[Document segment — start]
How can I be sure that people riding without a helmet aren’t just being cavalier? No one willingly rides without a helmet. After all, riding without a bike helmet is something only willfully ignorant or desperately poor people do, and because Martha’s Vineyard attracts well-educated, financially secure people, it’s reasonable to assume that everyone would be wearing helmets if only they were available.

It’s heart-wrenching to see entire families riding without helmets. Sure, they are smiling bravely, putting on a good show of enjoying themselves, but it’s clear to me that they know they’re risking serious head injuries. I am pretty sure that I’ve seen helmetless riders cycling with their fingers crossed, and I can easily imagine the adults lying awake at night worrying about the next day’s bike ride.

It’s particularly poignant to see cycling families where the children are wearing helmets while the parents are not. How Mom and Dad must have anguished about that decision. Imagine their conversation after the children have gone to sleep:

Dad: “Dear, we can afford only two helmets. If the kids wear them and we have an accident, who will take care of them while we recover from our brain injuries — if in fact we recover at all?” 

Mom: “But if we wear helmets and the kids get badly injured, we’ll never forgive ourselves.”

Dad: “We can’t cancel biking, because we promised the kids.”

Mom: “We have to protect our children, so let’s just smile and pretend nothing is wrong.”

This crisis can and must be solved. I suggest a three-pronged approach: new legislation, fiscal action, and cooperation:

  1. Cooperation: An island-wide voluntary policy of helmet-sharing in which the “haves” willingly loan their helmets to the helmet-poor on alternating days of the week. We can create a Facebook page, and those who have helmets to share can list their names and town of residence. And shame on any helmet-rich individuals who refuse to share!
[Document segment — finish]
[Record excerpts — start]
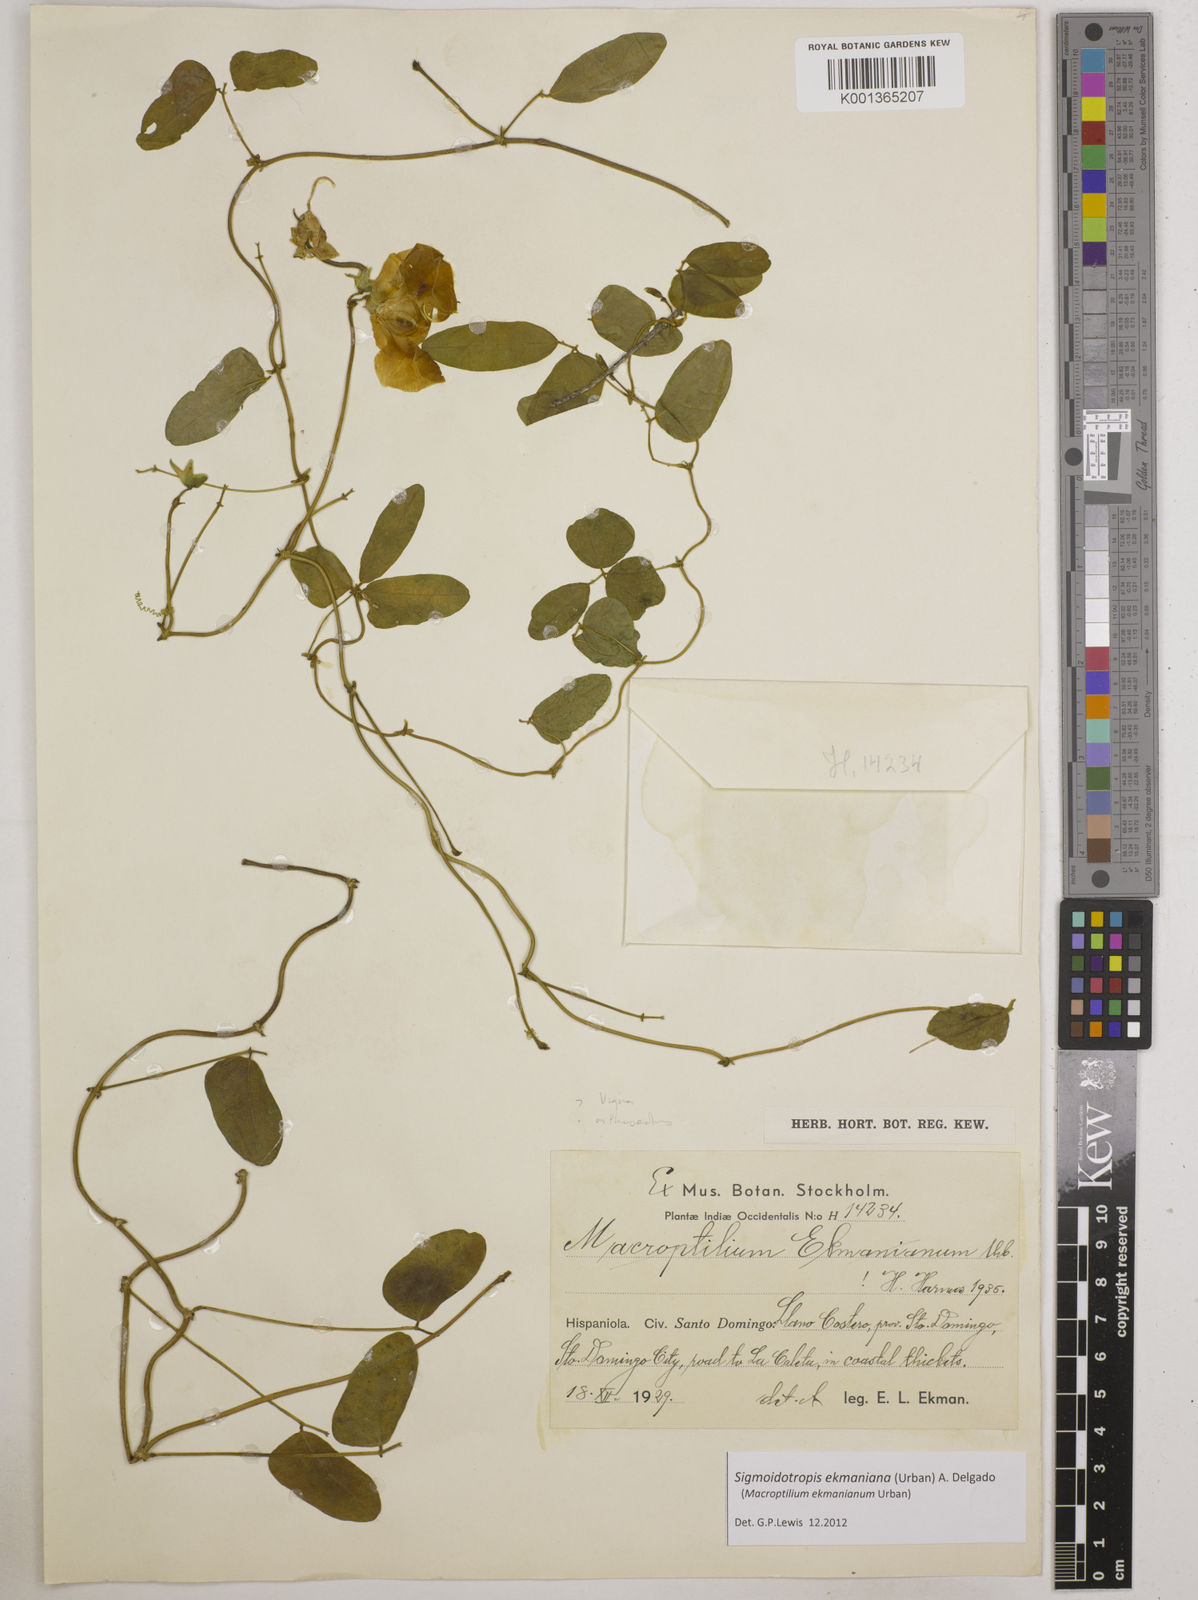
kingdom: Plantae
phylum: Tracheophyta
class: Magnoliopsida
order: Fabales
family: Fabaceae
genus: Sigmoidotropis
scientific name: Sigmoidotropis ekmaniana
[Record excerpts — finish]
Complete the following →
a: Answer these questions about the bike helmet essay, one line each:
(i) Which island does it name?
(ii) How many helmets does Dad say the family can afford?
(iii) What kind of online page does the cooperation proposal suggest creating?
b: Copy the bike helmet essay word for word, starting with "This crisis can" and going on through "refuse to share!".
c: Write what comes next in the bike helmet essay, picking up after its last sentence.
The material that comes after the essay isn't needed for anything here.

Answers for the exercise →
a:
(i) Martha's Vineyard
(ii) Two
(iii) A Facebook page

b:
This crisis can and must be solved. I suggest a three-pronged approach: new legislation, fiscal action, and cooperation:

  1. Cooperation: An island-wide voluntary policy of helmet-sharing in which the “haves” willingly loan their helmets to the helmet-poor on alternating days of the week. We can create a Facebook page, and those who have helmets to share can list their names and town of residence. And shame on any helmet-rich individuals who refuse to share!

c:
  2. Fiscal action. This two-part strategy is designed to make a bike helmet the equivalent of a free pass: Part One: During every ferry trip, Steamship Authority personnel will approach anyone with a bicycle, even if the bikes are on car racks. If the individuals can produce a helmet for each bike, no charge. Those without a helmet, however, pay $10 per bike. The 45-minute trip is sufficient time for assessment and collection. Part Two: Uniformed personnel will be empowered to stop every person riding a bike, whether on our bike paths or on the road. Those riding without a helmet must pay $10; those wearing helmets are waved on. 
  3. Legislative action: We need the equivalent of the Affordable Care Act, also known as “ObamaCare.” Perhaps Sen. Bernie Sanders, an avid cyclist, will propose the Affordable Helmet Act, a single-payer plan that will guarantee every American a bicycle helmet, regardless of income, gender, race, or political leaning. (Please call the law the AHA, not “MerrowCare.”) The logic is straightforward: Because healthcare is a human right and because bicycle helmets are preventive healthcare, having access to a bike helmet is a fundamental human right. If the AHA cannot pass at the national level, Massachusetts should pass the MAHA. If the state fails to act, then Dukes County must step up to the plate and enact the DCAHA.

Step one will provide a temporary solution, while step two should raise enough money to have helmets shipped from helmet-rich countries like Portugal and Ecuador. The AHA/MAHA/DCAHA will provide a long-term solution. 

One piece of contradictory evidence is troubling me: All the bike shops on the Vineyard say they have plenty of bike helmets in all shapes, colors, and sizes. This disturbing finding suggests that perhaps the riders going helmetless are not desperate. Perhaps they are either willfully ignorant or desperately poor.

And they all seem to be pretty well-dressed. Hmm …

 

John Merrow, a retired journalist and author of “Addicted to Reform: A 12-Step Program to Rescue Public Education,” lives in Edgartown.